Court upholds QPP ruling
Published 10:49 am Thursday, April 14, 2011
If Quality Pork Processors Inc. wants the decision it’s looking for, it will have to take its case to the Minnesota Supreme Court.
The Minnesota Appellate Court upheld a previous ruling Tuesday, siding with The American Home Assurance Company in a dispute over worker compensation deductibles for QPP employees who were diagnosed three years ago with a neurological disease that resulted from breathing a mist of pig brain tissue.
John Beckmann, of Hoversten, Johnson, Beckmann & Hovey, LLP, the Austin firm that represented QPP, said the argument was “purely a contractual dispute,” and has no affect on workers’ compensation benefit payments. QPP attested the language for how deductibles were calculated was ambiguous, and disagreed each accident should be decided separately.
Beckmann said they are weighing their options, and have not decided if they will appeal the ruling again, but the next step would be a petition for review to the Minnesota Supreme Court.

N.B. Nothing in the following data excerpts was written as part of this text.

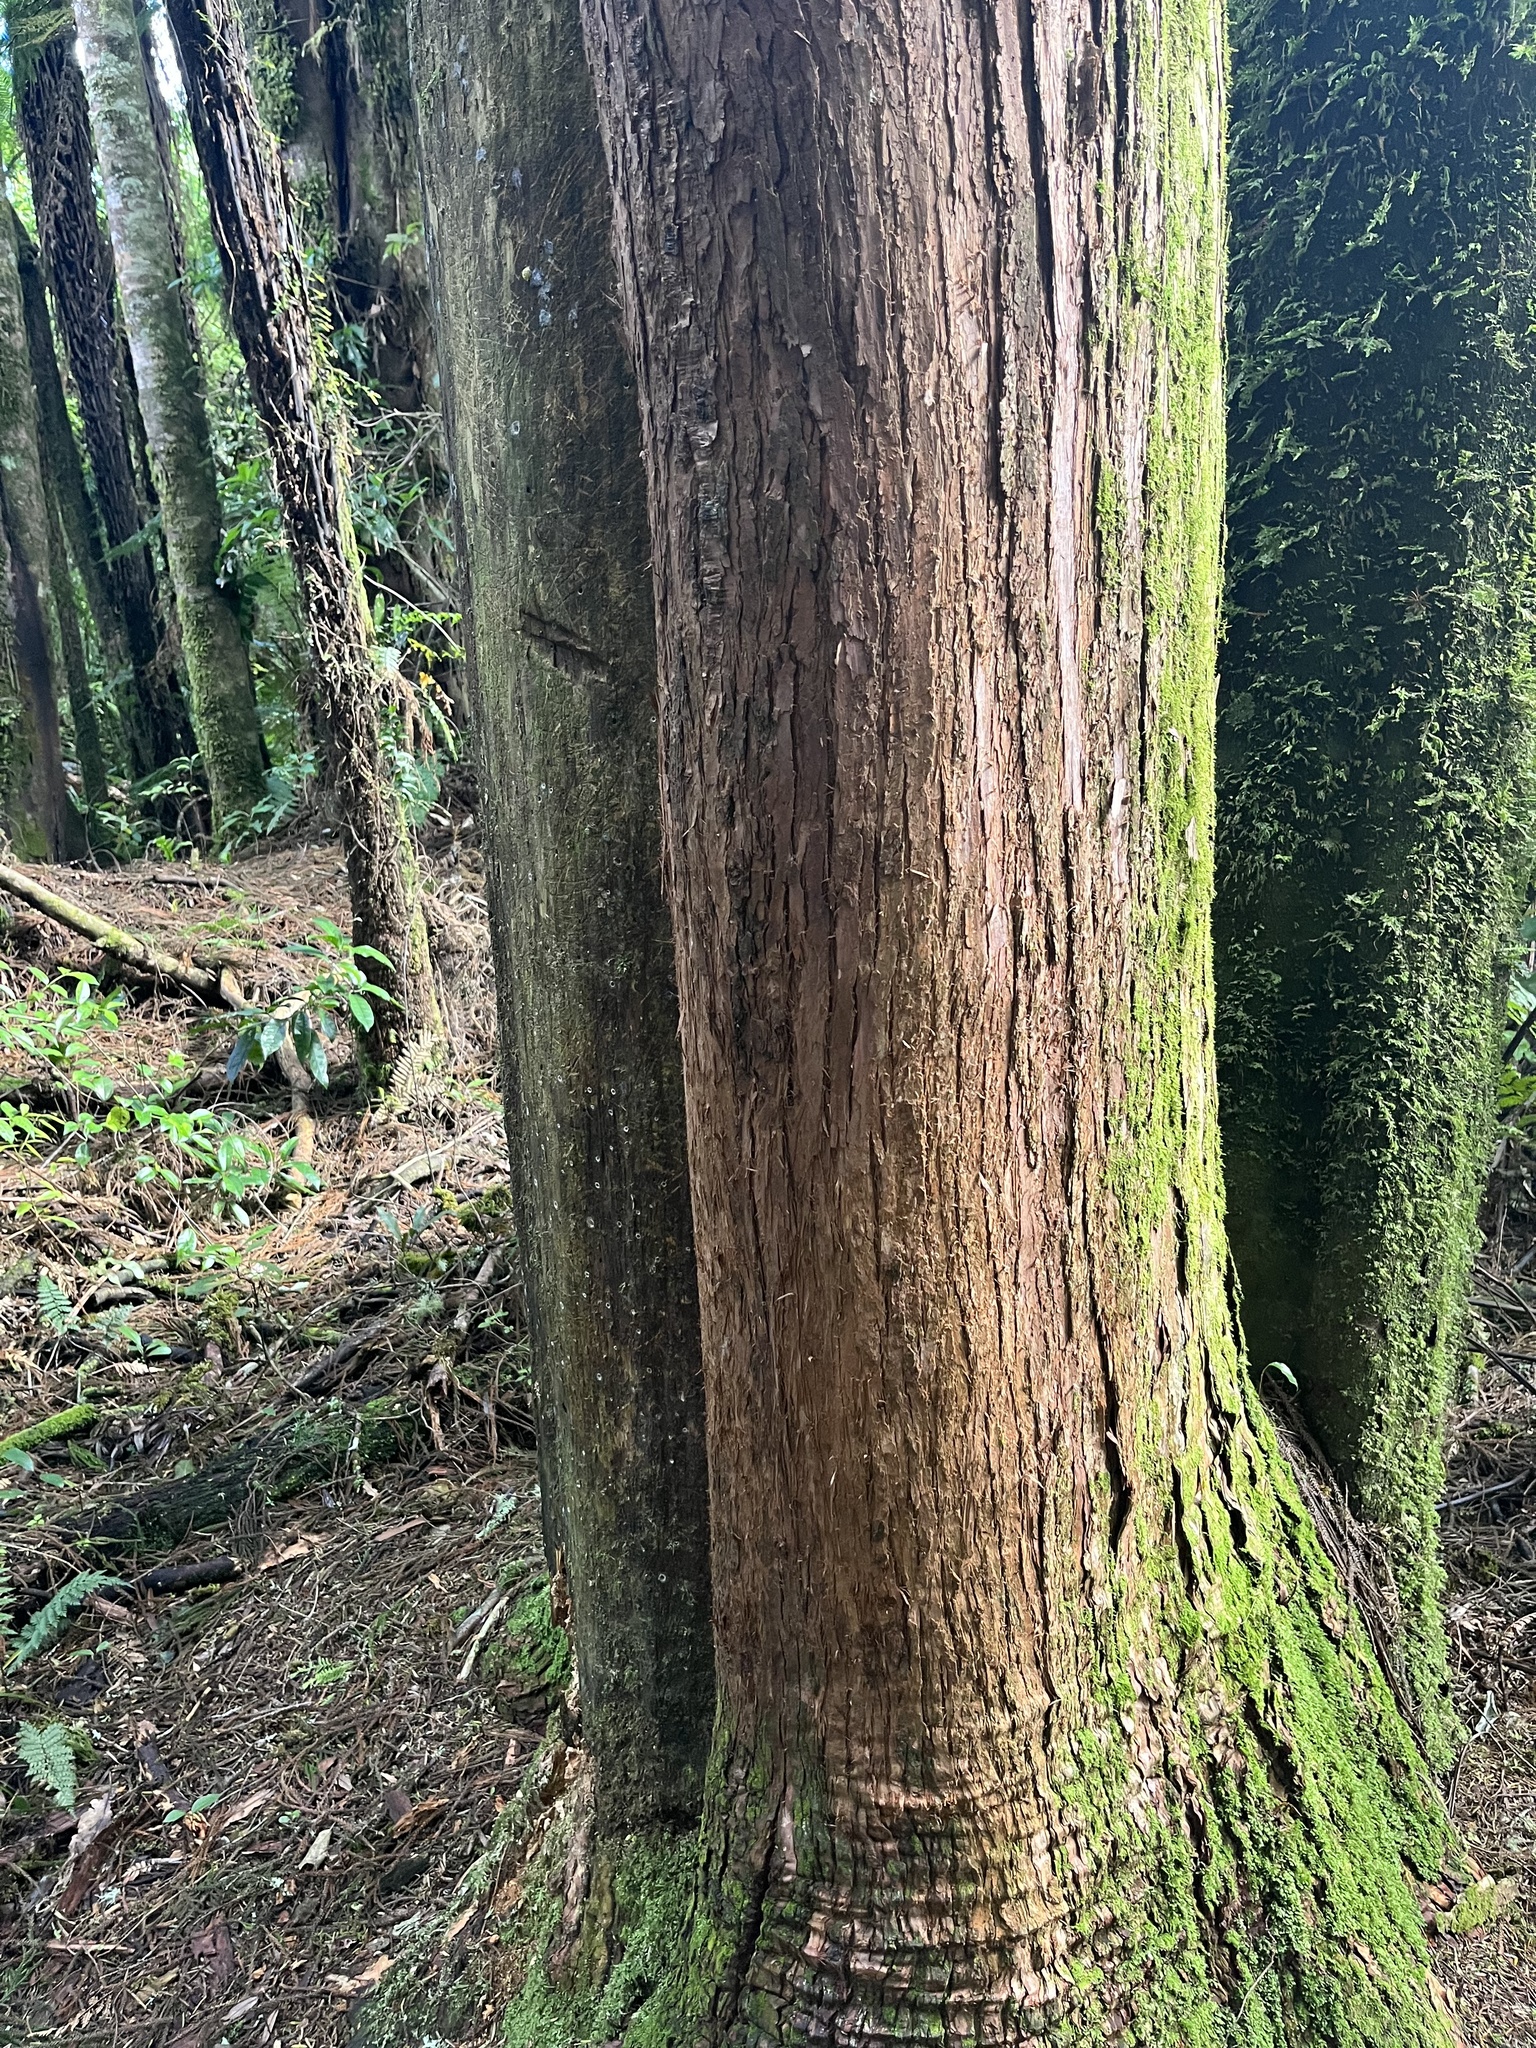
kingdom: Animalia
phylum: Chordata
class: Mammalia
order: Diprotodontia
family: Phalangeridae
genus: Trichosurus
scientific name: Trichosurus vulpecula
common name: Common brushtail
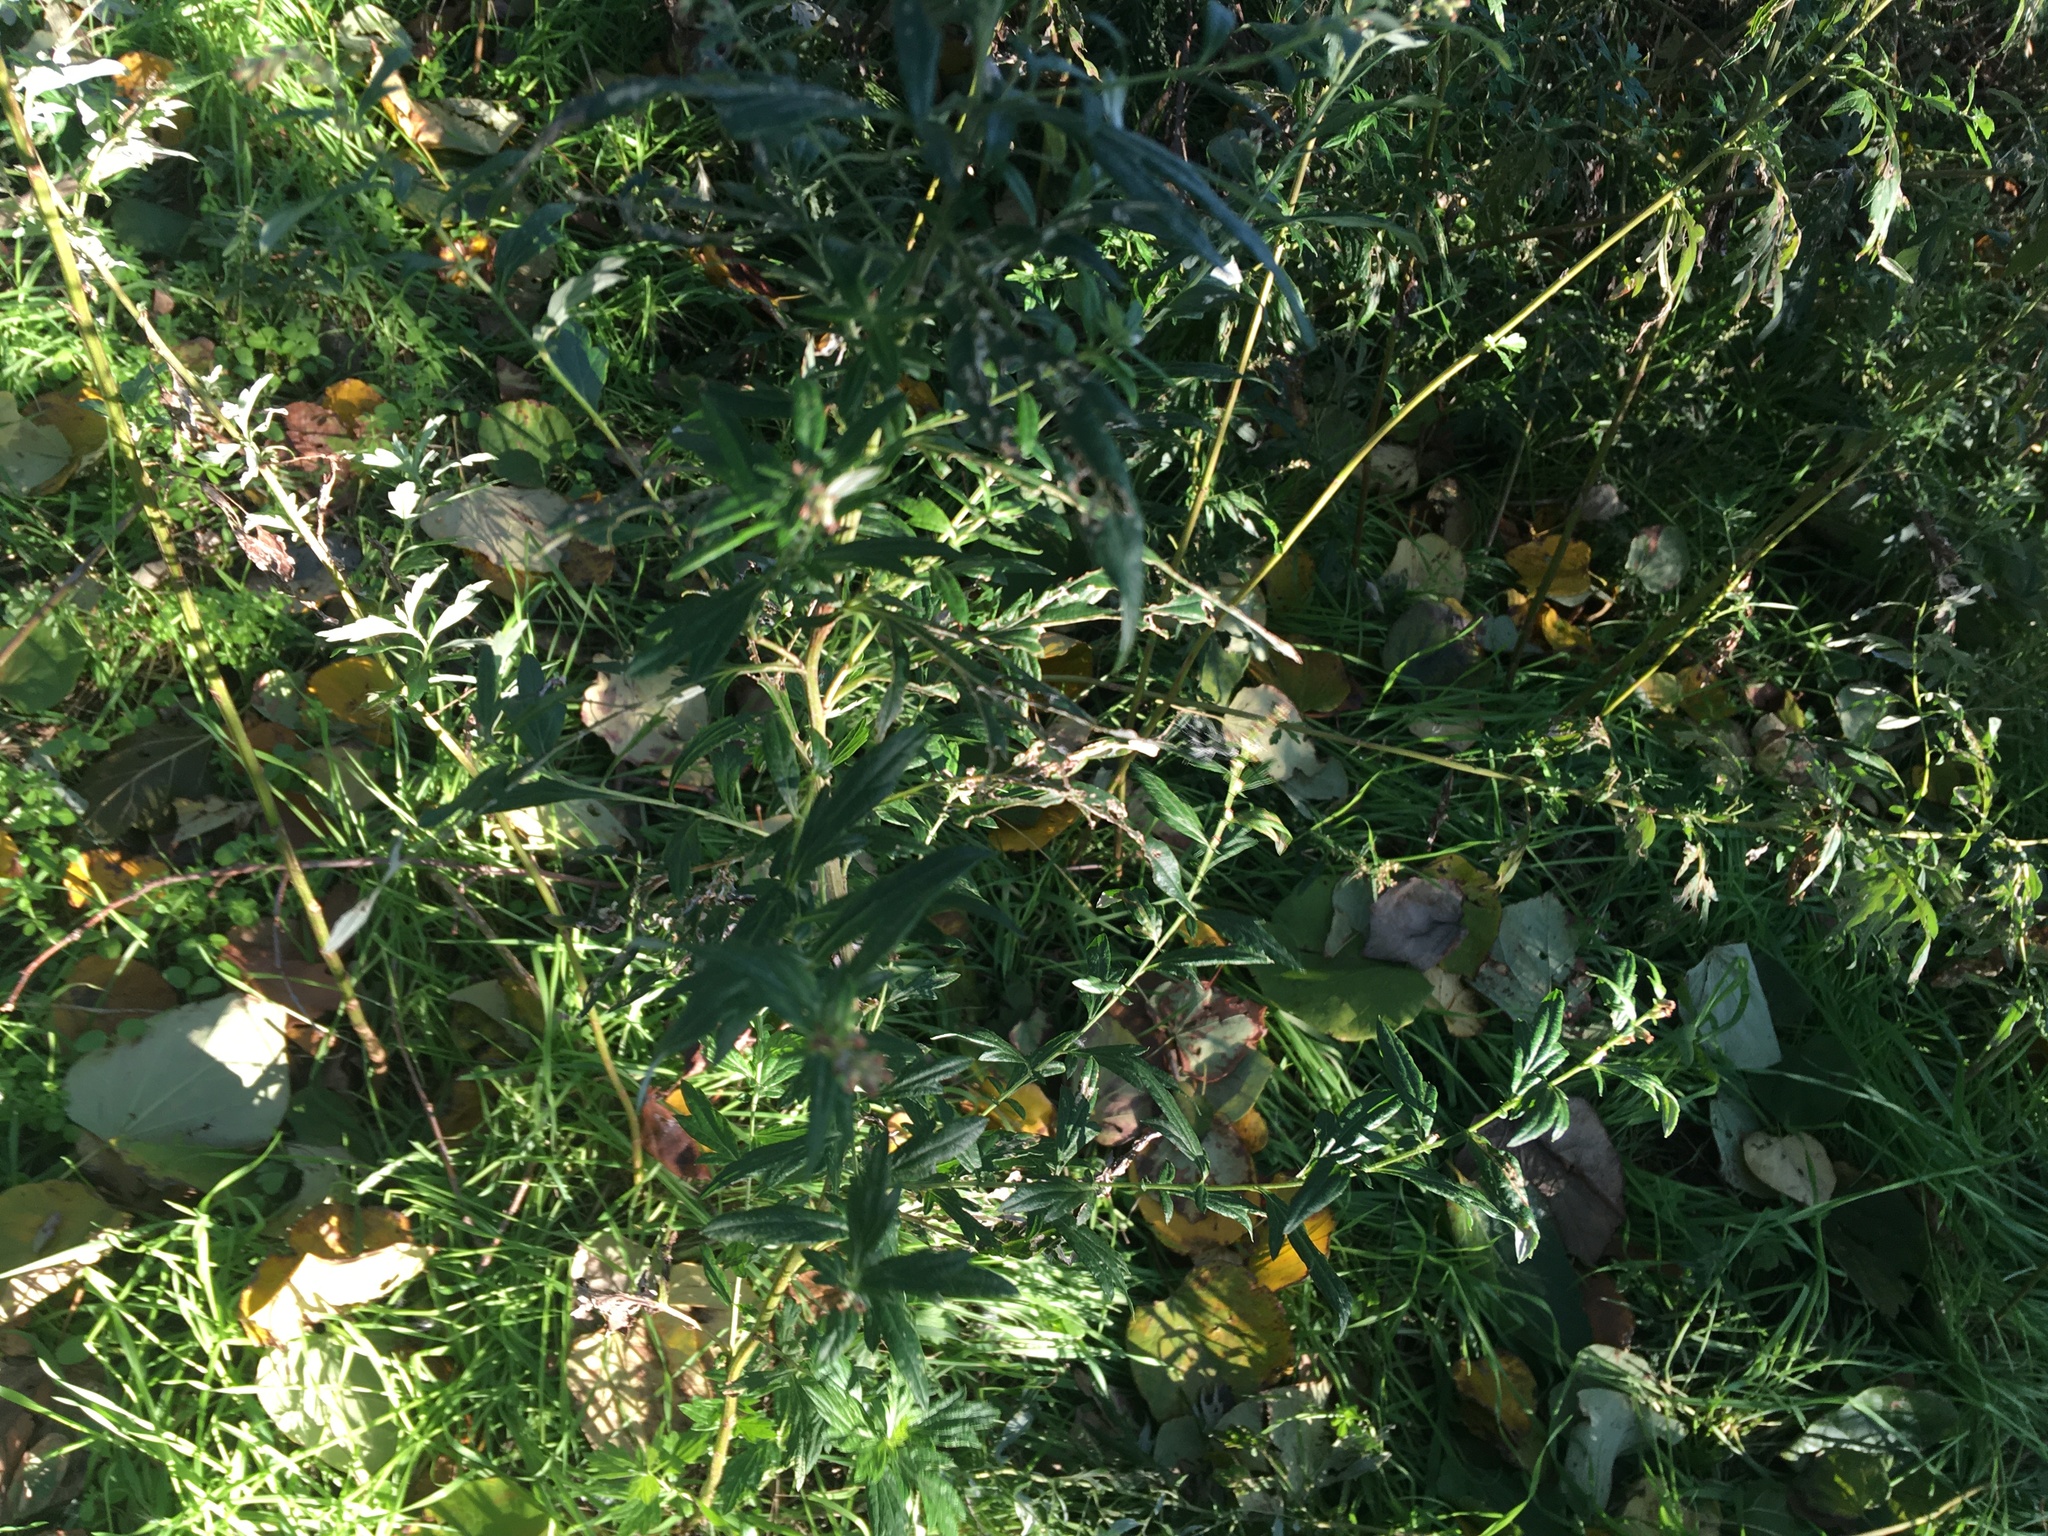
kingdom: Plantae
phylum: Tracheophyta
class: Magnoliopsida
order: Asterales
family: Asteraceae
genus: Artemisia
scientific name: Artemisia vulgaris
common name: Mugwort
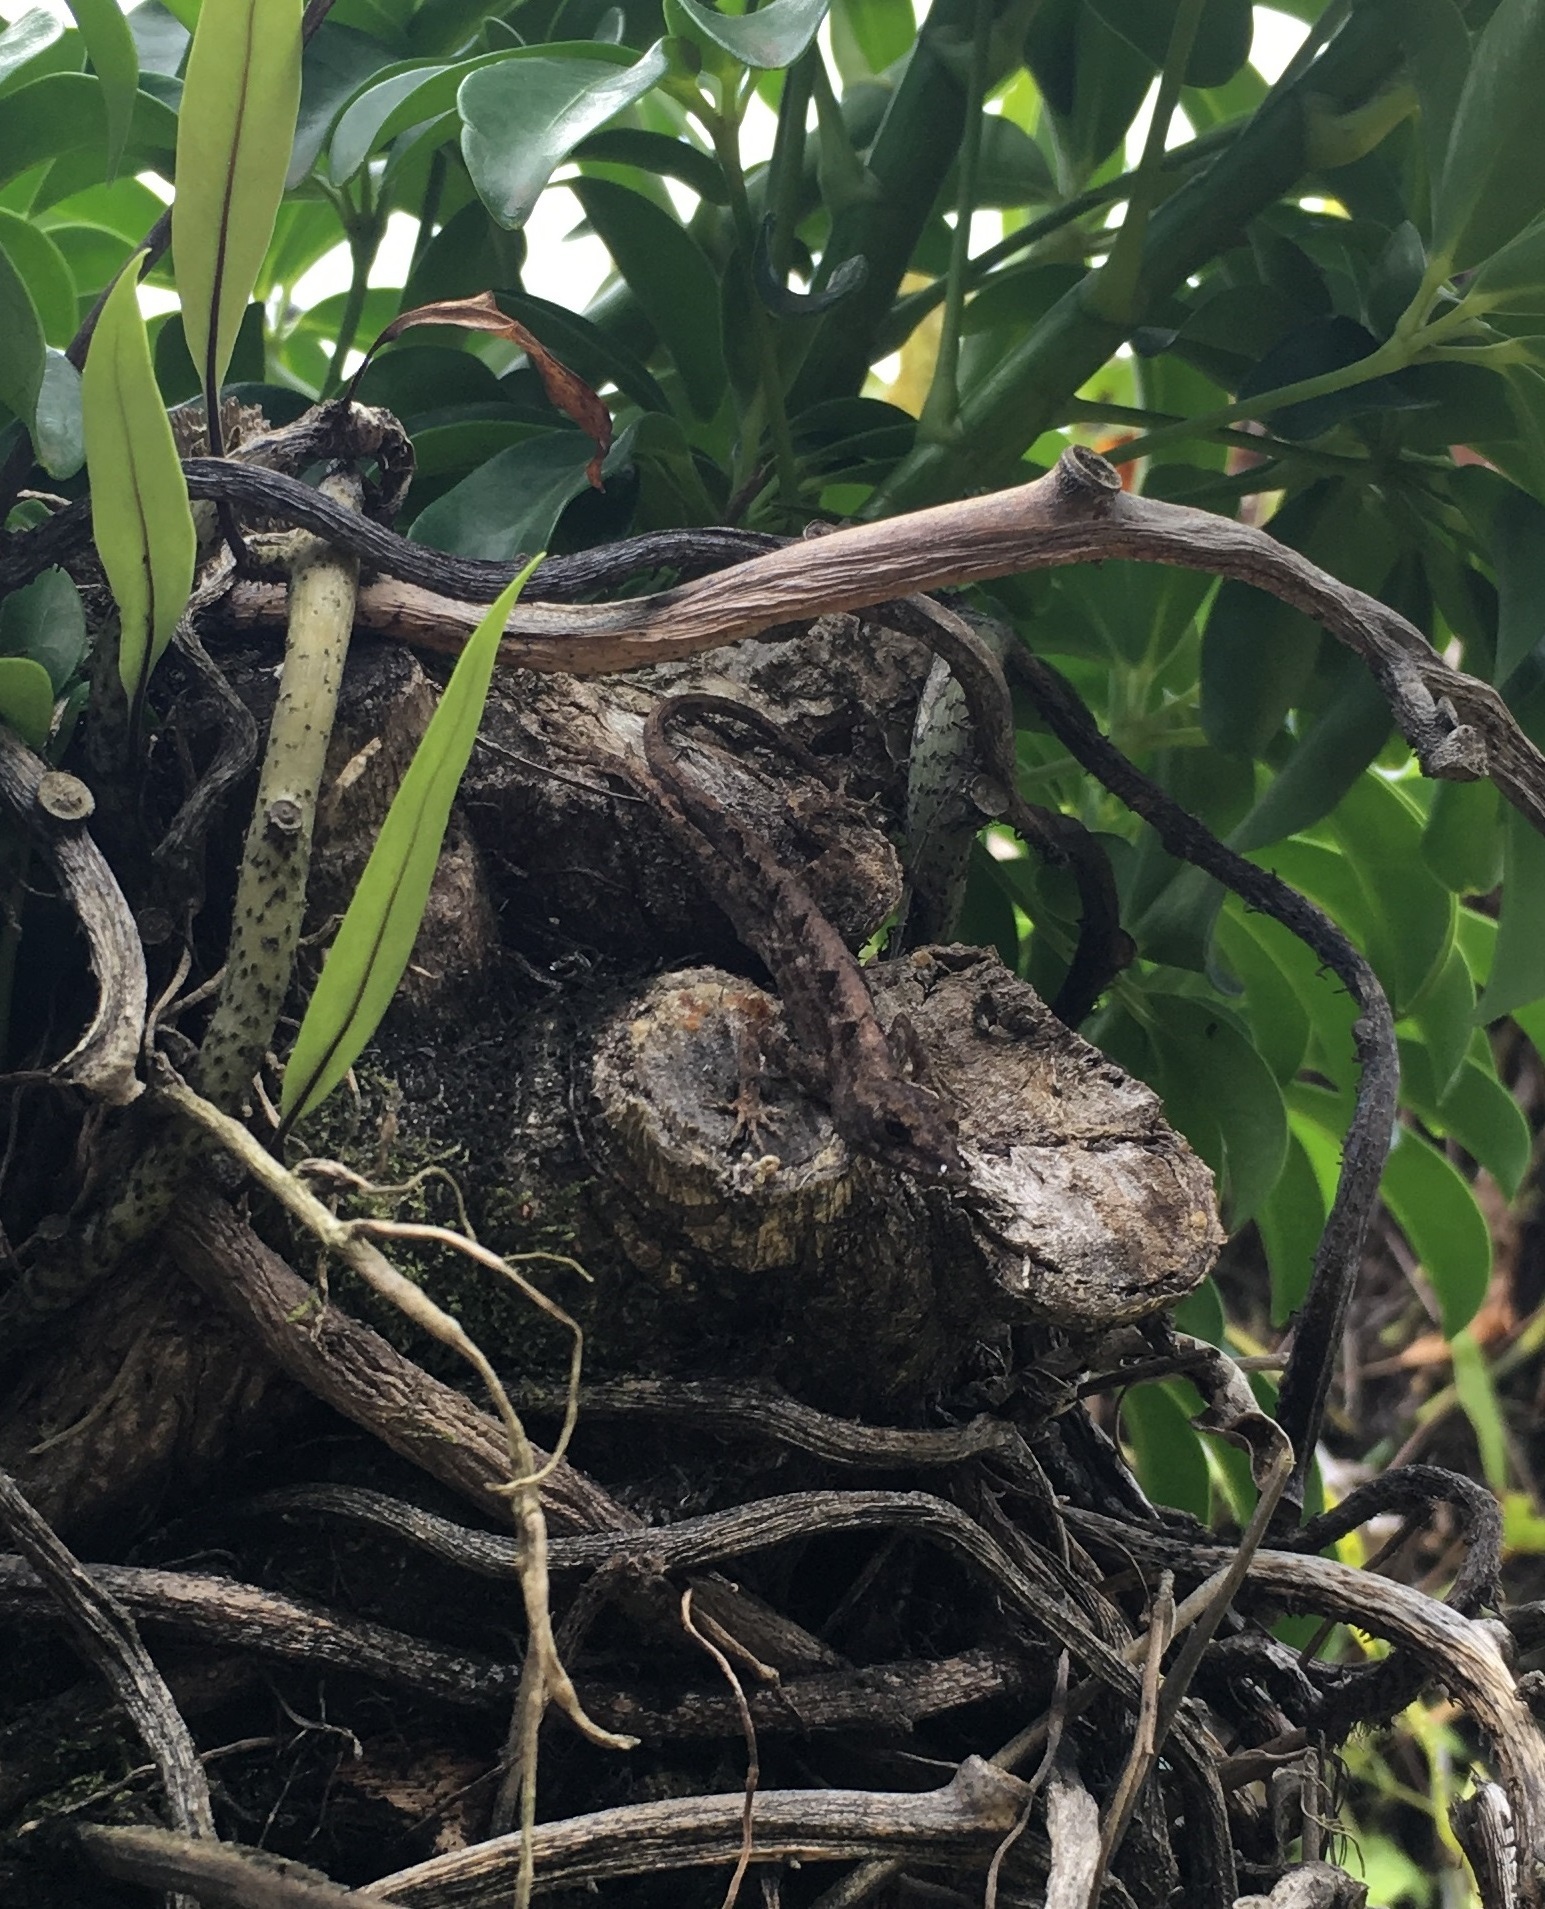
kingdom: Animalia
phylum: Chordata
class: Squamata
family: Dactyloidae
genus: Anolis
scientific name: Anolis sagrei
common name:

In 2009, doctors at Mayo Clinic released a report confirming QPP workers’ illness was an auto-immune response to exposure to pig brain matter. The cluster of the unusual neurological disease was first identified by the Mayo Clinic in September 2007.
The immune response attacked the workers’ nervous systems, causing painful symptoms that included weakness and fatigue to confusion and seizures.
QPP workers reportedly became infected while working on or around the line called the “head table.” At the time, QPP was one of three hog processing facilities in the U.S. that used compressed air to remove pigs’ brains. QPP has stopped using this procedure.
Kelly Wadding, owner of QPP, was not immediately available. An attorney for American Home Assurance did not return calls Wednesday.
— The Associated Press contributed to this report.